P.S: Post relacionado – em outro momento, comentei artigo do Passa Palavra relacionado ao mesmo tema deste post, em “nem esquerda, nem direita, nem fora do eixo! Ivana Bentes e o artigo do Passa Palavra” (clique aqui para acessar o post).
Colocou adequadamente. Penso apenas que não devemos tratar movimentos em rede como embrionários, para não dar a ideia de que seu futuro é se tornar uma dessas organizações com hierarquia vertical e com um programa a ser cumprido. Na minha opinião os movimentos autogestionários são o exercício concreto e imediato da democracia direta, da liberdade e de outros objetivos que os "movimentos organizados" sonham e prometem. Muitas organizações eliminam a liberdade dizendo defendê-la, centralizam dizendo buscar a democracia. Seu texto contribui para pensarmos nessas coisas. Acho que a articulação em redes (não necessariamente as virtuais, mas inclusive elas) permitem a realização do respeito, do ouvir, do deixar fazer e deixar ser o que quiser. A maior transformação que pode acontecer é a construção do respeito e da tolerância, por via do diálogo. Infelizmente, muitas formas de poder organizado estão enxertadsa com a semente do sistema que dizem combater. Os líderes, intelectuais e vanguardas que não tem obtém eficácia em suas atividades, ficam atônitas diante do movimento espontâneo das massas. Logo querem lhes incutir consciência e construir mais um curralzinho. Por isso tentam grudar rótulos nos movimentos coletivos auto-organizáveis, buscam defini-los de modo a preservar a coerência de seu mundo conhecido . Em grande parte, sentem-se tão ameaçados (e de fato estão) como os Estados capitalistas modernos, de democracia representativa alienadora da participação coletiva. Não podemos criar mini-tiranias sob capa de movimento social. Cabe dizer: deixe-nos ser o que quisermos e vão cuidar de suas vidas, sigam o seu programa. A gente se encontra lá adiante, na sociedade justa e na bondade humana. Que cada um siga seu caminho, com a liberdade de escolher quais pedras colocar nos próprios pés.

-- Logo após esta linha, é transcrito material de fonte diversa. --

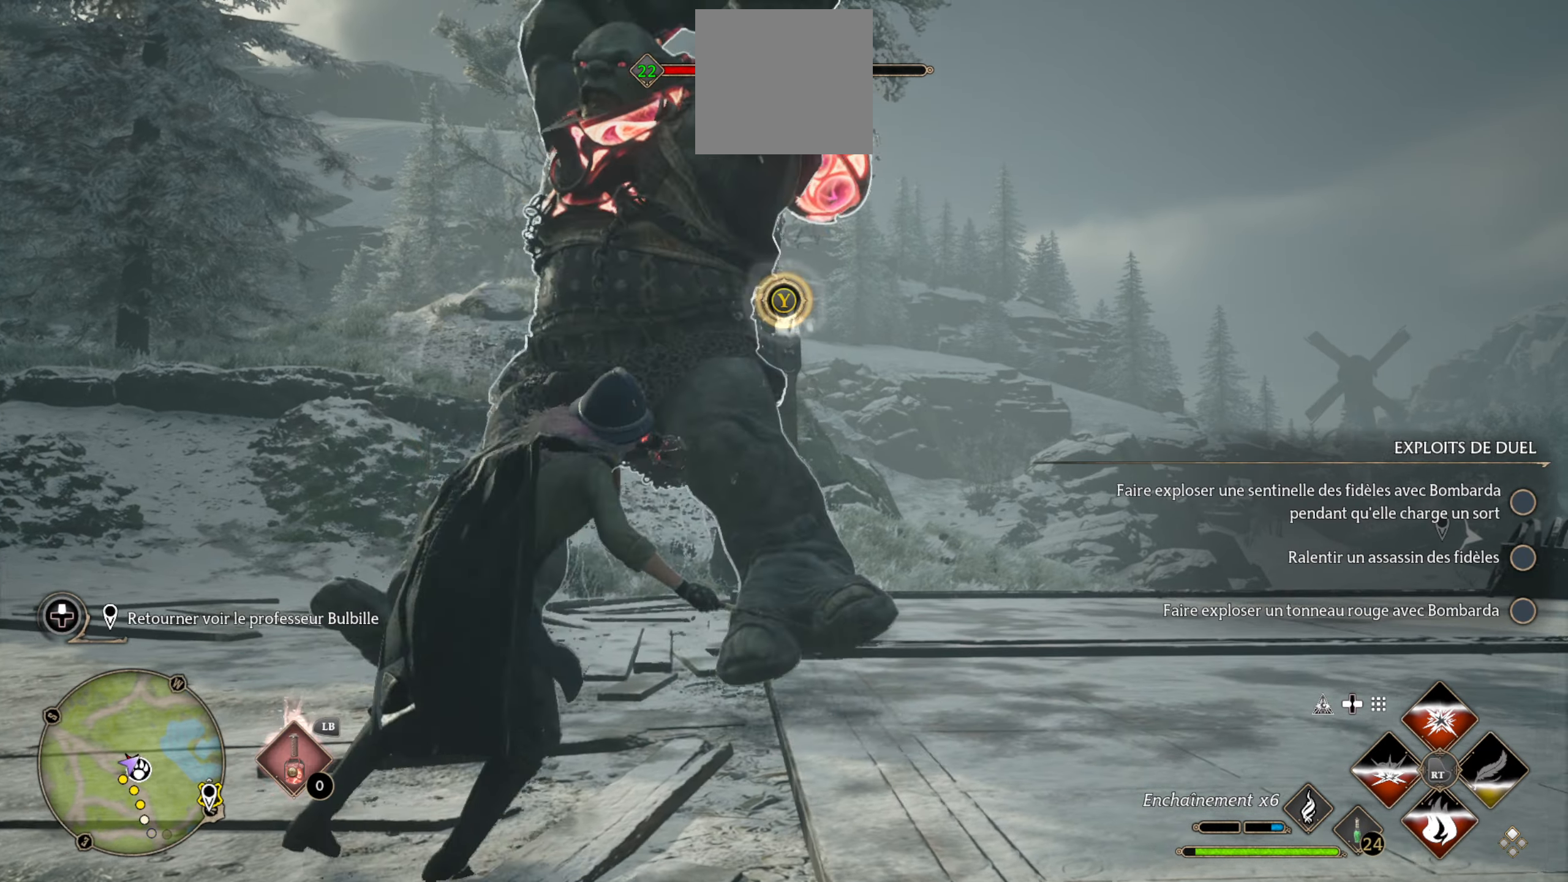
{"buttons": [], "left_stick": "right", "right_stick": "center", "events": [[50, "B", "down"], [84, "left_stick", "right"], [117, "B", "up"], [150, "B", "down"], [250, "B", "up"], [300, "B", "down"], [367, "B", "up"]]}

Finalmente, Fabricio, acredito que o diálogo é o elemento mais importante neste processo. Seu texto contribui neste sentido.
Muito bom Rodrigo! Concordo com seu comentário e com os alertas que ele traz.
Escrevi ess etexto para uma cisrcunstancia muito específica, um contexto bem localizado e pontual que aconteceu em salvador, mas buscando abarcar temas amplos a partir desse contexto. Mas o seu comentário complementa o meu texto e faz as críticas certas, quanto aos "movimentos embrionários". Realmente, são movimentos, e quanto mais incertos melhores...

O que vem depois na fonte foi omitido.